Breonna Taylor: Family Of A Louisville Woman Mistakenly Killed By Police Wants To Be Sure Her Story Is Told
The family of a Louisville, Kentucky woman who was killed by police is speaking out and looking for answers. It has been more than two months since Breonna Taylor was shot to death by police who came into her house to execute a drug warrant, except they had the wrong location. The death of the 26-year-old had been buried in the headlines due to the coronavirus pandemic but details are now surfacing because of other news regarding African Americans and police violence.
“Not one person has talked to me. Not one person has explained anything to me,” Tamika Palmer, Taylor’s mother, said in an interview with The 19th., an online news platform that covers gender, politics and policy. “I want justice for her. I want them to say her name. There’s no reason Breonna should be dead at all.”
Palmer said that before she found out about her daughter’s death, she was more concerned about Breonna’s exposure to the virus in her role as an emergency medical technician than anything else. She never imagined her personal safety with police would be in question.
“She was an essential worker. She had to go to work,” Palmer said. “She didn’t have a problem with that. … To not be able to sleep in her own bed without someone busting down her door and taking her life. … I was just like, ‘Make sure you wash your hands!’ ”
A lawsuit filed April 27 says that police came to her apartment looking for a suspect that the Louisville Metropolitan Police Department already had in custody -- and who didn’t even live in the same complex. Officers attempted to come into the apartment at 12:30 a.m. without identifying themselves, although they had a knock and announce search warrant.
According to the document, Taylor’s boyfriend, Kenneth Walker, who was in bed with her at the time, attempted to call 911, but the three officers named in the lawsuit, LMPD officers Brett Hankison, Myles Cosgrove, and Jonathan Mattingly, entered and opened fire. Taylor was hit eight times. No one has been charged in the shooting.

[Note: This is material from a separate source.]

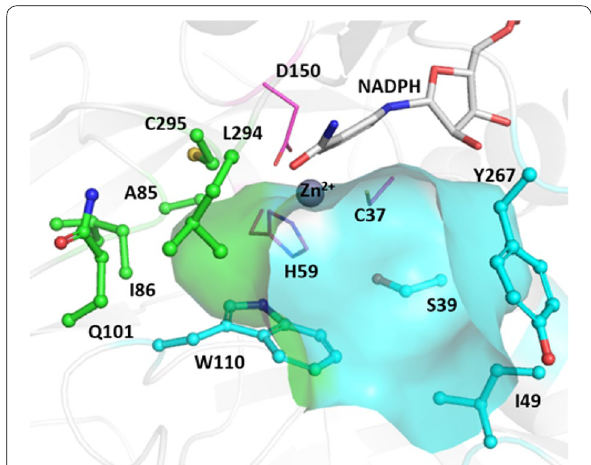
Fig. 1 The overall structure of the TbSADH catalytic pocket (PDB code 1YKF), consisting of a smaller (green) and a bigger (cyan) pockets. NADPH is shown by white sticks, whereas Zinc atom is depicted by a gray sphere. The zinc-coordinating residues are colored in magenta and are presented in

Neither Walker nor Taylor had any criminal history, although after the shooting she had initially been considered a suspect by the LMPD.
Police, however, are saying that Walker, who kept a weapon in the home, fired at officers, striking one. He was arrested and faces first-degree assault and attempted murder of a police officer charges, according to the Louisville Courier-Journal.

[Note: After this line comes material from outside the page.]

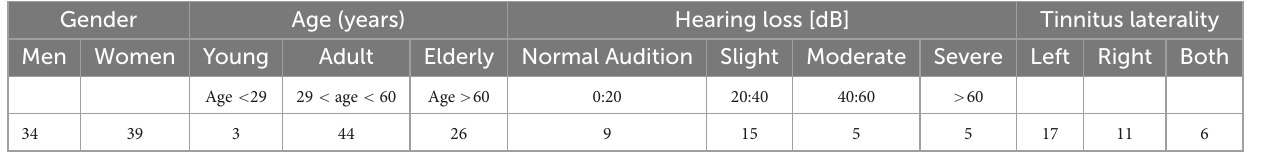
TABLE 3 Clinical and demographic information of the tinnitus sufferers recruited for this study. Gender Age (years) Hearing loss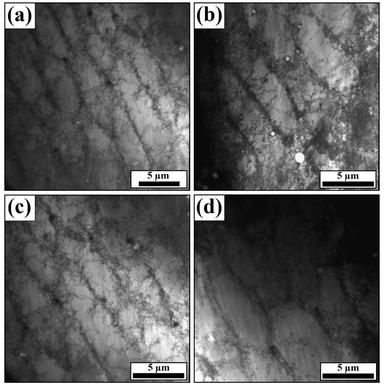
TEM images showing (a) the formation of the cellular structure by accumulation and intersection of statistically dislocations along the boundaries during rapid cooling, (b) distribution of reinforcing Al2O3 nanoparticles within the cells/sub-grains, (c) elongated, and (d) hexagonal cells in the ultra-fine range and micron scale.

The family has enlisted the help of civil rights attorney Benjamin Crump, who is also part of the legal team representing Ahmaud Arbery, the 25-year-old Brunswick, Georgia man who was killed by two assailants who believed he was burglarizing property. On Monday, Crump said that Taylor’s death was “inexcusable” and that the LMPD officers must be held responsible.
“We stand with the family of this young woman in demanding answers from the Louisville Police Department," Crump said. "Despite the tragic circumstances surrounding her death, the department has not provided any answers regarding the facts and circumstances of how this tragedy occurred, nor have they taken responsibility for her senseless killing."
He wants the same attention given to Taylor that is finally being given to Arbery.
“If you ran for Ahmaud, you need to stand for Bre,” Crump said.
Taylor’s death has similarities to that of Atatiana Jefferson in which police entered her Fort Worth, Texas home unannounced, shooting and killing her, as well as Botham Jean, in which an off-duty Dallas police officer entered into the wrong apartment and shot him dead. It has also brought an outcry from a community that remembered her as a dedicated EMT who was working in the midst of the pandemic despite the risk to her own safety.
Breonna Tayler became an EMT in 2017 and also was a part-time nurse at a local Louisville hospital, the Courier-Journal said.
The case flew under the radar until activist Shaun King posted the story on social media calling for Louisville Mayor Greg Fischer and Kentucky Gov. Andy Beshear to intervene.
“For weeks the city treated Breonna like she was a criminal. Police literally called her a ‘suspect,’ and said they killed a suspect for weeks, until finally being forced to admit they got the whole [thing] wrong,” King said on Instagram.
Taylor’s sister, Ju’Niyah Palmer, who lived with her but wasn’t home when the shooting occurred, has led a campaign to let the public know about her sister’s death and to encourage others to call for justice with hashtags including #JusticeForBre.
“I’m just getting awareness for my sister, for people to know who she is, what her name is,” she said. “It is literally just as equal. There’s no difference.”